Glentworth has access to all major UK insurers providing motor trade insurance. We have a vast amount of experience in placing all types of motor traders and can guide you through what cover you need to make sure that you stay in business if you suffer a loss.
We are very happy to visit your premises in order to identify the appropriate covers to meet their insurance requirements.
Glentworth will take time to explain clearly the benefits of your policy and any conditions or restrictions that may apply.
If our clients need to make a claim, a familiar face from Glentworth will always be there to help.
Do I need Employers Liability Insurance?
It’s not just about PAYE employees
If you have PAYE employees then it is highly likely that you will need Employers Liability cover. However, that is not the end of the story and there are other instances when you will need it – even for volunteers! Read on.
If you employ subcontractors, or workers on a casual basis you could need Employers Liability cover. The main exception is if you engage Bona Fide Subcontractors (BFSC). It is important for our clients to be able to distinguish for insurance purposes, between a labour only sub-contractor and a bona fide sub-contractor. Understanding the fundamental differences is important to ensure that correct cover and pricing is applied to your insurance policy.
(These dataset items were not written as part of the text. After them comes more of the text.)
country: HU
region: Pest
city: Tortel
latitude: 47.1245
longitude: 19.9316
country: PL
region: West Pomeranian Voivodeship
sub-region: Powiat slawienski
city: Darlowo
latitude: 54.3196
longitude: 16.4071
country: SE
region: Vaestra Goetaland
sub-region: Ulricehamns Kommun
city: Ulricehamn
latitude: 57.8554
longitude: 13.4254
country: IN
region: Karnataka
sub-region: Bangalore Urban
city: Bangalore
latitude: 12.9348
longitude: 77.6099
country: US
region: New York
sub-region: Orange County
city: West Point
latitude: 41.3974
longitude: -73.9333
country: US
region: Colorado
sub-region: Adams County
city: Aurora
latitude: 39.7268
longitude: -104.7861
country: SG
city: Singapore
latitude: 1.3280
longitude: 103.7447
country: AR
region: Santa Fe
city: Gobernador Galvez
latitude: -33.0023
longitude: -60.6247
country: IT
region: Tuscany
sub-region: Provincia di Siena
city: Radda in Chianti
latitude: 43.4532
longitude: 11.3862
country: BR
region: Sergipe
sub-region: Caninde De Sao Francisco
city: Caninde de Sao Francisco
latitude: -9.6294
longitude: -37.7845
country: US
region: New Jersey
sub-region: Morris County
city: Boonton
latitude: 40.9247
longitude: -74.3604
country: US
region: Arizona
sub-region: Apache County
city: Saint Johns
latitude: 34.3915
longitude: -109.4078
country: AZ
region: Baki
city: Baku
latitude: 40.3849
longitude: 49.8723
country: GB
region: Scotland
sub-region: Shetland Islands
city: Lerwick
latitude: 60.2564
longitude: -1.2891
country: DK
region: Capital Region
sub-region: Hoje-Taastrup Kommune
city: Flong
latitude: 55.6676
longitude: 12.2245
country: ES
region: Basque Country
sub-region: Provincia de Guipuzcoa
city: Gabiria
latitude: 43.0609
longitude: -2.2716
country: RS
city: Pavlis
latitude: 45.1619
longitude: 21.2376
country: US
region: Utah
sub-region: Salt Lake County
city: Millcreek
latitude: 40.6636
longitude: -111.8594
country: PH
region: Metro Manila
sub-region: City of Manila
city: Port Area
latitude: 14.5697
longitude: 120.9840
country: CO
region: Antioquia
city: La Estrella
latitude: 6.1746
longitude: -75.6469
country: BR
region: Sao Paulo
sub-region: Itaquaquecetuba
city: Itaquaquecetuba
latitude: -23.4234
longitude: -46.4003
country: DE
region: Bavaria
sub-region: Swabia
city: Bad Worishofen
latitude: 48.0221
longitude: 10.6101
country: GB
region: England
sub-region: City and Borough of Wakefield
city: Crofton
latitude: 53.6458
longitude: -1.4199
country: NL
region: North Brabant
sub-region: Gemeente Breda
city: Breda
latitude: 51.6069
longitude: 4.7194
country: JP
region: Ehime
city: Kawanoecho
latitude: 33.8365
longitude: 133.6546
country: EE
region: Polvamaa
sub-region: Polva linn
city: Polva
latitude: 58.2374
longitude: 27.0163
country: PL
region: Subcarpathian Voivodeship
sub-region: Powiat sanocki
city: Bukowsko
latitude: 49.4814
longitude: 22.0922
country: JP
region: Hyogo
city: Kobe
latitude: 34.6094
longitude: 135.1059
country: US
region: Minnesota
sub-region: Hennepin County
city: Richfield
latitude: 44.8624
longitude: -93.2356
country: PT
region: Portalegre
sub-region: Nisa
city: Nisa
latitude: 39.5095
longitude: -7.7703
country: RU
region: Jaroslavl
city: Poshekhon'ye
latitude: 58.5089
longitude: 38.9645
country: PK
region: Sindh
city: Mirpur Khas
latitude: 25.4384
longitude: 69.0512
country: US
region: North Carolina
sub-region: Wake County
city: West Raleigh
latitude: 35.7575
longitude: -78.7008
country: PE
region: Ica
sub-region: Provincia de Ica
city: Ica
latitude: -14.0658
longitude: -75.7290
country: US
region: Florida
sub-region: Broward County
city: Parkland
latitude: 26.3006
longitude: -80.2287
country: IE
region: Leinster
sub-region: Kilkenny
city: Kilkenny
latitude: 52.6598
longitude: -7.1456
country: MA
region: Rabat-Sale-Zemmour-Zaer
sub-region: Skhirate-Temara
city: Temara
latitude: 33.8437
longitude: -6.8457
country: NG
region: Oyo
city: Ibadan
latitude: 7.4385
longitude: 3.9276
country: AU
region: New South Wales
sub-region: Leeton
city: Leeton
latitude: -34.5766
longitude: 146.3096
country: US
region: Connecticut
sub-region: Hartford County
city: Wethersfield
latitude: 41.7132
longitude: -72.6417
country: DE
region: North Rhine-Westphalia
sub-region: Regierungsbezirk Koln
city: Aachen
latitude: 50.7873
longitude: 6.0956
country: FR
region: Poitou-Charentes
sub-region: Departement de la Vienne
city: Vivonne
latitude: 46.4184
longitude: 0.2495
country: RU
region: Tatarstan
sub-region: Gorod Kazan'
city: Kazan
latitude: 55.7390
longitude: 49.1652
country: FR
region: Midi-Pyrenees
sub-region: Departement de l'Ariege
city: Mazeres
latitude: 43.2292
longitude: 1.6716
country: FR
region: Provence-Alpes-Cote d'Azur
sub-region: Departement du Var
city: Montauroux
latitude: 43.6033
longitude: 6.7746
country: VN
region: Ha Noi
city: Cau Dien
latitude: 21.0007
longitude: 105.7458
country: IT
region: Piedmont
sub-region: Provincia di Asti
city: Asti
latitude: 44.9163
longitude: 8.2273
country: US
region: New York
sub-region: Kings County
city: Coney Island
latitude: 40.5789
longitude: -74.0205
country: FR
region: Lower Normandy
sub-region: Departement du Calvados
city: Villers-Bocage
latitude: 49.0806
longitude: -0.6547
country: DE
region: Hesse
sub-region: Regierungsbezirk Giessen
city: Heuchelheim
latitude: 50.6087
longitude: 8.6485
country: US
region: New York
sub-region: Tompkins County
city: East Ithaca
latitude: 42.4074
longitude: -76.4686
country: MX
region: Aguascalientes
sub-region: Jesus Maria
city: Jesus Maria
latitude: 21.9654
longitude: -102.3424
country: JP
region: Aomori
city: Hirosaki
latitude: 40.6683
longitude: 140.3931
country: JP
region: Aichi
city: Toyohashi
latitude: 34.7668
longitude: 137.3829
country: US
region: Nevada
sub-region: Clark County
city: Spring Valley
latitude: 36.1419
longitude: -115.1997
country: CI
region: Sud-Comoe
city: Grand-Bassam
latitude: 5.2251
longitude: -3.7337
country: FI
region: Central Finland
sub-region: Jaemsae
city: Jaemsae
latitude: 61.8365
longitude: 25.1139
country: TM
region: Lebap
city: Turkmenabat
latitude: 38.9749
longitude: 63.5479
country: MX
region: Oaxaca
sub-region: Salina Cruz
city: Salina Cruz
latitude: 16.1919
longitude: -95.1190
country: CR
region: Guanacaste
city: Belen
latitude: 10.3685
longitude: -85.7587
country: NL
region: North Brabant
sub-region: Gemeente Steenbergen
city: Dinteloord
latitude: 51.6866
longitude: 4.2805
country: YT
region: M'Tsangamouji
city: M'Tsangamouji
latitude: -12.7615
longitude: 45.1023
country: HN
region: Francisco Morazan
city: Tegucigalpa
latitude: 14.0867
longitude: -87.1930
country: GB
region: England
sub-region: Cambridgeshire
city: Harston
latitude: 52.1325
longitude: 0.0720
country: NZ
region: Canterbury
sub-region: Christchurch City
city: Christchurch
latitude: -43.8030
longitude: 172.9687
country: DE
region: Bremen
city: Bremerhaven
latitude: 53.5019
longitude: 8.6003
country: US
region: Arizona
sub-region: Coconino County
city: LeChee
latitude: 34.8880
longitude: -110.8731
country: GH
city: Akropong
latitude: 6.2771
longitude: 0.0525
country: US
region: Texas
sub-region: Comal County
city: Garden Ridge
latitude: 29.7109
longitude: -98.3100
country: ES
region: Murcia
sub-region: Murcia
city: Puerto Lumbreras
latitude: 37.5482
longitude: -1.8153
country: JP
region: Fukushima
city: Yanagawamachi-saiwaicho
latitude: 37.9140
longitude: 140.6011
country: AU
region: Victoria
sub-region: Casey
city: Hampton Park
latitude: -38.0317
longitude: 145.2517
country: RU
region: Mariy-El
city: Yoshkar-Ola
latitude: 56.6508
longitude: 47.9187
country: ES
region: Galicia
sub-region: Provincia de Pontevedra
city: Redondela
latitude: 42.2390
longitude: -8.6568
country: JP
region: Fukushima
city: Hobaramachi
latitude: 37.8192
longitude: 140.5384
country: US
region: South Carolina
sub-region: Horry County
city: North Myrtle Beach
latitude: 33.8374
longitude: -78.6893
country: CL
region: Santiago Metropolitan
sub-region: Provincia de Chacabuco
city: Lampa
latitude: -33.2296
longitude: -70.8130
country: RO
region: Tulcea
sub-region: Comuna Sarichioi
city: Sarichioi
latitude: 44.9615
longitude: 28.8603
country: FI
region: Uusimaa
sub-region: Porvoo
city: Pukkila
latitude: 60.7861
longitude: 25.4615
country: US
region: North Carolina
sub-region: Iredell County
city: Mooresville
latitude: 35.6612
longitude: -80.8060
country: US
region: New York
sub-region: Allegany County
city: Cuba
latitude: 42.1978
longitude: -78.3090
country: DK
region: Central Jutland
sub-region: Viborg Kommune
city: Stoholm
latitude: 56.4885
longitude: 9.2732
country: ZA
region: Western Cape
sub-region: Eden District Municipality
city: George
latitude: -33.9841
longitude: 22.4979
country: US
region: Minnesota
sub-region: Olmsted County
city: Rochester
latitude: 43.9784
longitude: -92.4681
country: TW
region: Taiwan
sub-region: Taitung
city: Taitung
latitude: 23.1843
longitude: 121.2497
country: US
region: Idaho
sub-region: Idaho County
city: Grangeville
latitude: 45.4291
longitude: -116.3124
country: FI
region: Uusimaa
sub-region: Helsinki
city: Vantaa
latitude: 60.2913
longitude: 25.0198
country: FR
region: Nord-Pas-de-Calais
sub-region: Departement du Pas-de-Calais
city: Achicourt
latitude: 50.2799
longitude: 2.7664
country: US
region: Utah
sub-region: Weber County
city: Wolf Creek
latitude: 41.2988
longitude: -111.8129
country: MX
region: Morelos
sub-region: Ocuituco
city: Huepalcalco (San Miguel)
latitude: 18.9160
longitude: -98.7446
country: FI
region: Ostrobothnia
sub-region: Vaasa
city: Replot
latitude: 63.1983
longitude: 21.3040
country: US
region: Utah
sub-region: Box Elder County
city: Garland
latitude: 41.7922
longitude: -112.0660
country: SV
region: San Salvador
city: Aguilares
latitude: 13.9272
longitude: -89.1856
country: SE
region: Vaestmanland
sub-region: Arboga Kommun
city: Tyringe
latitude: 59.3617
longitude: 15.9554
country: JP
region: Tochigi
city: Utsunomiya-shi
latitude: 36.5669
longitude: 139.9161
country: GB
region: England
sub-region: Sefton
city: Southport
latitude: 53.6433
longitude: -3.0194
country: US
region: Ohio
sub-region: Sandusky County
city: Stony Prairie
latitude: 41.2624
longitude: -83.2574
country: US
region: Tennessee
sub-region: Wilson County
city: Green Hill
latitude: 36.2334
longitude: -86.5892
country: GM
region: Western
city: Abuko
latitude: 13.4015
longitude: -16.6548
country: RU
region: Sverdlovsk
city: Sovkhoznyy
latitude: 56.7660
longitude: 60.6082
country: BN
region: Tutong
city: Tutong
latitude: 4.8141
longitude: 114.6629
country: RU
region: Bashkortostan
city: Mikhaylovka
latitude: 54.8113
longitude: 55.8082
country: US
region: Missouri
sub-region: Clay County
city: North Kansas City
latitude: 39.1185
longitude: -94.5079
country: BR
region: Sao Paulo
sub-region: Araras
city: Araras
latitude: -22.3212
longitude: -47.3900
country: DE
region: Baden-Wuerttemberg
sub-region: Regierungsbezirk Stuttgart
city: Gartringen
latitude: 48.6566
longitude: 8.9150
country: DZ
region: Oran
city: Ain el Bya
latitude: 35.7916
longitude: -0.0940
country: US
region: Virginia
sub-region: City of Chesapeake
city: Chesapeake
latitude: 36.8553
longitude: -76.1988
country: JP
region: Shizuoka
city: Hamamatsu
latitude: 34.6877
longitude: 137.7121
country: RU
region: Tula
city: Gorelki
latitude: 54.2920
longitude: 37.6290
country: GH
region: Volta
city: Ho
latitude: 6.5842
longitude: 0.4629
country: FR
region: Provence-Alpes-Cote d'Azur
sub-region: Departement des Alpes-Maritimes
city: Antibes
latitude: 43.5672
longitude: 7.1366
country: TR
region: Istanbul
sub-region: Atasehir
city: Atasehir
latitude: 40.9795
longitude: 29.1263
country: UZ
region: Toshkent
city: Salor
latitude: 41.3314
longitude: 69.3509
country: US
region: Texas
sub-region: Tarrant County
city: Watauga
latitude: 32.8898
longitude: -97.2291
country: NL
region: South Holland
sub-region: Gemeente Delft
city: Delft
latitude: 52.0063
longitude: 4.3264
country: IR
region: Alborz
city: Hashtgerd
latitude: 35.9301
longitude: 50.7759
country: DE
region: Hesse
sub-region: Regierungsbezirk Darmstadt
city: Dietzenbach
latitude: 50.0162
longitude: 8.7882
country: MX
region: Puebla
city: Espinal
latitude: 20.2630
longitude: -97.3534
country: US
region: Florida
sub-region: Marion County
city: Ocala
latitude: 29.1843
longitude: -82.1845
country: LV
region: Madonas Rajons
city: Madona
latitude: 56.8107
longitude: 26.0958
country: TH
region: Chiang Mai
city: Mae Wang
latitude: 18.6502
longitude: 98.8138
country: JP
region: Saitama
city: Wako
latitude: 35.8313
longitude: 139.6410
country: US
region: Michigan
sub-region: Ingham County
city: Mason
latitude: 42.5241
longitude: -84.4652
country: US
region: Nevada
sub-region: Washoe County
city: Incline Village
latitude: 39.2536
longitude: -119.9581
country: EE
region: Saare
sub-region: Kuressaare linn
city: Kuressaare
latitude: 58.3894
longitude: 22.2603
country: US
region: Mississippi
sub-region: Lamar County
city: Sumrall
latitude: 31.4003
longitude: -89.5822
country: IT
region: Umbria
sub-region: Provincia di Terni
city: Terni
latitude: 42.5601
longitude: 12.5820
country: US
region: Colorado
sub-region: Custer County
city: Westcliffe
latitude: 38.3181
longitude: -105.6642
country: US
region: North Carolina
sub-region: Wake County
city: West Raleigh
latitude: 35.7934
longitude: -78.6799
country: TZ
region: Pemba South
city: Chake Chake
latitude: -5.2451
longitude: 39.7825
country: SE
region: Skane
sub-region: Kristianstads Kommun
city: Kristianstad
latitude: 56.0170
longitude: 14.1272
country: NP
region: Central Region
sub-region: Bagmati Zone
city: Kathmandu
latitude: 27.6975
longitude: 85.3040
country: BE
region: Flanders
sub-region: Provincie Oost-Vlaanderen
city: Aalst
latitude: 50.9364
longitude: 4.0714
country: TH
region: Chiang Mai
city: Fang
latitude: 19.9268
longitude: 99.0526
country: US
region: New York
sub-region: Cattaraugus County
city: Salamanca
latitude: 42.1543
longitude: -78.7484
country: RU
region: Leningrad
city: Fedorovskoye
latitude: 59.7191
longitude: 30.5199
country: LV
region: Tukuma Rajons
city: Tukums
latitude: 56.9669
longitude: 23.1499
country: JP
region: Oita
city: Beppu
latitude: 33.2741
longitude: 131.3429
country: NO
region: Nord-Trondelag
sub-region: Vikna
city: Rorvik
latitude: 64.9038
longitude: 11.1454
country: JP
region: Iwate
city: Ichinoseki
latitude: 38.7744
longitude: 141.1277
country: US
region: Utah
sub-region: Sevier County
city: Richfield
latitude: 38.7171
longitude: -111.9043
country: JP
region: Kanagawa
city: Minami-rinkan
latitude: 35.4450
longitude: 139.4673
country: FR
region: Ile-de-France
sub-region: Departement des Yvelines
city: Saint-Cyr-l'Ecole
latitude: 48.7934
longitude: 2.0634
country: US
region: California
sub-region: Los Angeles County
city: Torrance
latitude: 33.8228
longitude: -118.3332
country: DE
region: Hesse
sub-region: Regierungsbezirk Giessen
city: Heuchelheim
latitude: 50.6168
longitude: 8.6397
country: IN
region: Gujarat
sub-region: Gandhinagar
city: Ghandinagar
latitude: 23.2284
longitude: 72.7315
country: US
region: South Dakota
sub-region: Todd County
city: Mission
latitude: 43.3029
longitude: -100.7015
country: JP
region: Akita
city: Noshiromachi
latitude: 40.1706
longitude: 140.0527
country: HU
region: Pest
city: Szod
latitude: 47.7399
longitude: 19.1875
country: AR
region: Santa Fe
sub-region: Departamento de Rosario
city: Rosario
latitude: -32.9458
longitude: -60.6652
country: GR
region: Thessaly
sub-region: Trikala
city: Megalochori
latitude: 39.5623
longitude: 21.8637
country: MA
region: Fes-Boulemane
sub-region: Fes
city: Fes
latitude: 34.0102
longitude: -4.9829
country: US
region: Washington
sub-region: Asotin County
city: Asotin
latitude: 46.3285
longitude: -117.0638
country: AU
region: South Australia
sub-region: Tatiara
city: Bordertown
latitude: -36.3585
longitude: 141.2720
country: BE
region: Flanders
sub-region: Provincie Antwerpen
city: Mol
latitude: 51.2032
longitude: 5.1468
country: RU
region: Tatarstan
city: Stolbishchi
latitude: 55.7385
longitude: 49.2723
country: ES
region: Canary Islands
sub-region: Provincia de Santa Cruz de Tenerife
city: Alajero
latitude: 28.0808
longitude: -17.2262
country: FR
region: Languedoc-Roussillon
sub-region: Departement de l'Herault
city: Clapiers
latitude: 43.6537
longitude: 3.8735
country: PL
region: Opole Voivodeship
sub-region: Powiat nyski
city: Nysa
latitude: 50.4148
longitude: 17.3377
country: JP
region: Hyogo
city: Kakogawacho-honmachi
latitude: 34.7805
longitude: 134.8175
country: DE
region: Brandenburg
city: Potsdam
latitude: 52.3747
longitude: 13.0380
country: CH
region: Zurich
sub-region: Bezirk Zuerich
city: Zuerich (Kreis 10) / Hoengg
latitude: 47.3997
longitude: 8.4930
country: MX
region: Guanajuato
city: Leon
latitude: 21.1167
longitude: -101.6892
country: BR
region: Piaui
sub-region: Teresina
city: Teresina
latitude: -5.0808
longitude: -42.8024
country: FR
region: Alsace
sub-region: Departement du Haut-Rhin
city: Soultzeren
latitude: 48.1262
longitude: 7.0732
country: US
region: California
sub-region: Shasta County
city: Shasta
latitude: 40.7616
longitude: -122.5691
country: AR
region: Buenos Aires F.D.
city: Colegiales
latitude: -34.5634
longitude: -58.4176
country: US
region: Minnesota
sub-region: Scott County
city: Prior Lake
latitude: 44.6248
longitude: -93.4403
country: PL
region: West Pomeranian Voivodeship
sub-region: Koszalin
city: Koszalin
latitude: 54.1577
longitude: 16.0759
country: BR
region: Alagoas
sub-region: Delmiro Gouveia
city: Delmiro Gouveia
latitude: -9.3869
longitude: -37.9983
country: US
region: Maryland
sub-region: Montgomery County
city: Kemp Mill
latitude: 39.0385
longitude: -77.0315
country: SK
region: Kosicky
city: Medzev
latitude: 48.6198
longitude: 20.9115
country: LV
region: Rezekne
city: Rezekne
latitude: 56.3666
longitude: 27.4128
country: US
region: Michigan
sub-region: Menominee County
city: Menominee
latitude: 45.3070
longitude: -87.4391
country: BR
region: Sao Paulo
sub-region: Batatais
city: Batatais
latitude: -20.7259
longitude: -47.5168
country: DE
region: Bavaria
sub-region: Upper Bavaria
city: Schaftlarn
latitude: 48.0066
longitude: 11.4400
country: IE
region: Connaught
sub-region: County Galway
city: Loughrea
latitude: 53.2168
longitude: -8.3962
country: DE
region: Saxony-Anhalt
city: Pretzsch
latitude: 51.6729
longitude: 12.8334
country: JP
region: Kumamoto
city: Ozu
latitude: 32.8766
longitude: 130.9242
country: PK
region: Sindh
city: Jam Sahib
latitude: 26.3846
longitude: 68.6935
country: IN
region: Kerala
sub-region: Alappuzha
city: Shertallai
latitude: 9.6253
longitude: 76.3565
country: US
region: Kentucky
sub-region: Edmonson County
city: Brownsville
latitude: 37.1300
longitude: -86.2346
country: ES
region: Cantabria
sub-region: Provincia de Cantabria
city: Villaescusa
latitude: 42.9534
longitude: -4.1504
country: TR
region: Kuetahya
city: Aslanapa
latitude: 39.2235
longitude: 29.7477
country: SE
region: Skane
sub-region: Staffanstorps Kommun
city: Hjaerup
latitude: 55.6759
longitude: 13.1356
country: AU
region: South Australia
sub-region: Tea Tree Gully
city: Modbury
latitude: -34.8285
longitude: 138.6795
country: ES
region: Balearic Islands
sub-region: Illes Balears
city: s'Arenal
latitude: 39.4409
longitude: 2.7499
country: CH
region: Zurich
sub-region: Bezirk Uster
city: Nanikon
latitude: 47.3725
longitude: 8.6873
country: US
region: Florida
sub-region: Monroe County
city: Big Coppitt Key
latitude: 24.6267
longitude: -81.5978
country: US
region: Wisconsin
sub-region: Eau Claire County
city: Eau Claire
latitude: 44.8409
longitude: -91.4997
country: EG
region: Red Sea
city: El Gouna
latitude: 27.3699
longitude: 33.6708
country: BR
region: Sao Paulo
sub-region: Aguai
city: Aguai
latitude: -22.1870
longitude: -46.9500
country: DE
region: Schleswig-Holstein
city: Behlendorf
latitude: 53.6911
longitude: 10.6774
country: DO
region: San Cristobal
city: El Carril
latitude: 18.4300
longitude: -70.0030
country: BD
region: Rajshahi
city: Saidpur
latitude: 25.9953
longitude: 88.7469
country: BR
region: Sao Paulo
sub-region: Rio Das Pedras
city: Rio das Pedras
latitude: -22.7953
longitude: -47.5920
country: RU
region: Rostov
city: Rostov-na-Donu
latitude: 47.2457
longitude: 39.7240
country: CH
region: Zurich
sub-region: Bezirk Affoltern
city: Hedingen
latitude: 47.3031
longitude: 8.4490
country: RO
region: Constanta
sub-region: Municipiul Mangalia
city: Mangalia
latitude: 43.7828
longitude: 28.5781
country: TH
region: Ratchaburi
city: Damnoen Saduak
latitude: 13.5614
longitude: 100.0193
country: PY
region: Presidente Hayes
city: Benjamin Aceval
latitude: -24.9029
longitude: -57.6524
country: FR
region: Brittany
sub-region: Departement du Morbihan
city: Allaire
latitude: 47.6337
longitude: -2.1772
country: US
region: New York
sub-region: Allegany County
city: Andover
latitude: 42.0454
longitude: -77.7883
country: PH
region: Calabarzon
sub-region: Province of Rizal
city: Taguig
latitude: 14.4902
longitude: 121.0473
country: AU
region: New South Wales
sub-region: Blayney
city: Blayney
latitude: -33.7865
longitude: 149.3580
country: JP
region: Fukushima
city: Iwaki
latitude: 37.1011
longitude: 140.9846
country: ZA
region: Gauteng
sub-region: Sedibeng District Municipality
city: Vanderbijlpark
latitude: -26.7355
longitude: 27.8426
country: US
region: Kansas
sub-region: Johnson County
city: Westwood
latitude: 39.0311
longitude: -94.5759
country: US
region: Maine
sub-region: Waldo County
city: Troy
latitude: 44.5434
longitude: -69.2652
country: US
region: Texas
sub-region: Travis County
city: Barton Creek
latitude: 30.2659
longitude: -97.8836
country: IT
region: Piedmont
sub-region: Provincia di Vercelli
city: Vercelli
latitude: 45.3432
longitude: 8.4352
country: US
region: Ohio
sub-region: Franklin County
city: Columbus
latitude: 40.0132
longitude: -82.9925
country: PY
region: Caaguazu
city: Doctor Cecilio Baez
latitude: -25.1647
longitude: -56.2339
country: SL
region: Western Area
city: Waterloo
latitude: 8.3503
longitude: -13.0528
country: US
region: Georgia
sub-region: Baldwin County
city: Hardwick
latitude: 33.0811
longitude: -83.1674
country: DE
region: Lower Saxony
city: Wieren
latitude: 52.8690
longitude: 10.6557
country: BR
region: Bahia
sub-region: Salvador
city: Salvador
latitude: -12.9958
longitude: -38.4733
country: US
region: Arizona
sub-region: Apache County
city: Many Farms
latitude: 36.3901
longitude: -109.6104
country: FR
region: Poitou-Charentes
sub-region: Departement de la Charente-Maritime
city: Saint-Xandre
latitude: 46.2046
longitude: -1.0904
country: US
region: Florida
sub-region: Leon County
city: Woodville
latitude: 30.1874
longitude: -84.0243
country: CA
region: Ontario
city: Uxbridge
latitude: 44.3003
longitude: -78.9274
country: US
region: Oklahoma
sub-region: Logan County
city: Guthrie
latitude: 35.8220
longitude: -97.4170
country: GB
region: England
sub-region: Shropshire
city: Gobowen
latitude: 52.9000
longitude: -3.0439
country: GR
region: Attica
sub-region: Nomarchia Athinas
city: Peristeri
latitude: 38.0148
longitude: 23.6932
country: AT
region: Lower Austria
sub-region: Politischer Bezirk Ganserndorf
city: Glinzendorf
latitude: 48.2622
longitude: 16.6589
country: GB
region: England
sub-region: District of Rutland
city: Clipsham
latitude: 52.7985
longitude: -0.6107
Labour only Subcontractors.
A contractor employs a sub-contractor for their labour only. The labour only sub-contractor (LOSC) does not supply any materials, the LOSC is being supervised by the Contractor.
In this context there is a master and servant relationship. The contractor’s liability towards the LOSC, and arising out of the LOSC’s activity when working for them, is considered the same as if the LOSC was a direct employee.
Since this is regarded as a master and servant relationship an Employers Liability and Public Liability exposure exists. Even if the LOSC has their own insurance i.e. Public Liability. The contractor would not be able to subrogate against it. There is case law setting precedents to support this.
Bona Fide Subcontractor (BFSC).
A master and servant relationship would not be considered to be in existence.
The BFSC would be providing materials, labour and supervising their own work and invoicing accordingly. There is no Employers Liability risk but contingent Public Liability cover is required. It is likely that it will be warranted under your own insurance that you check that each BFSC holds adequate Public Liability insurance.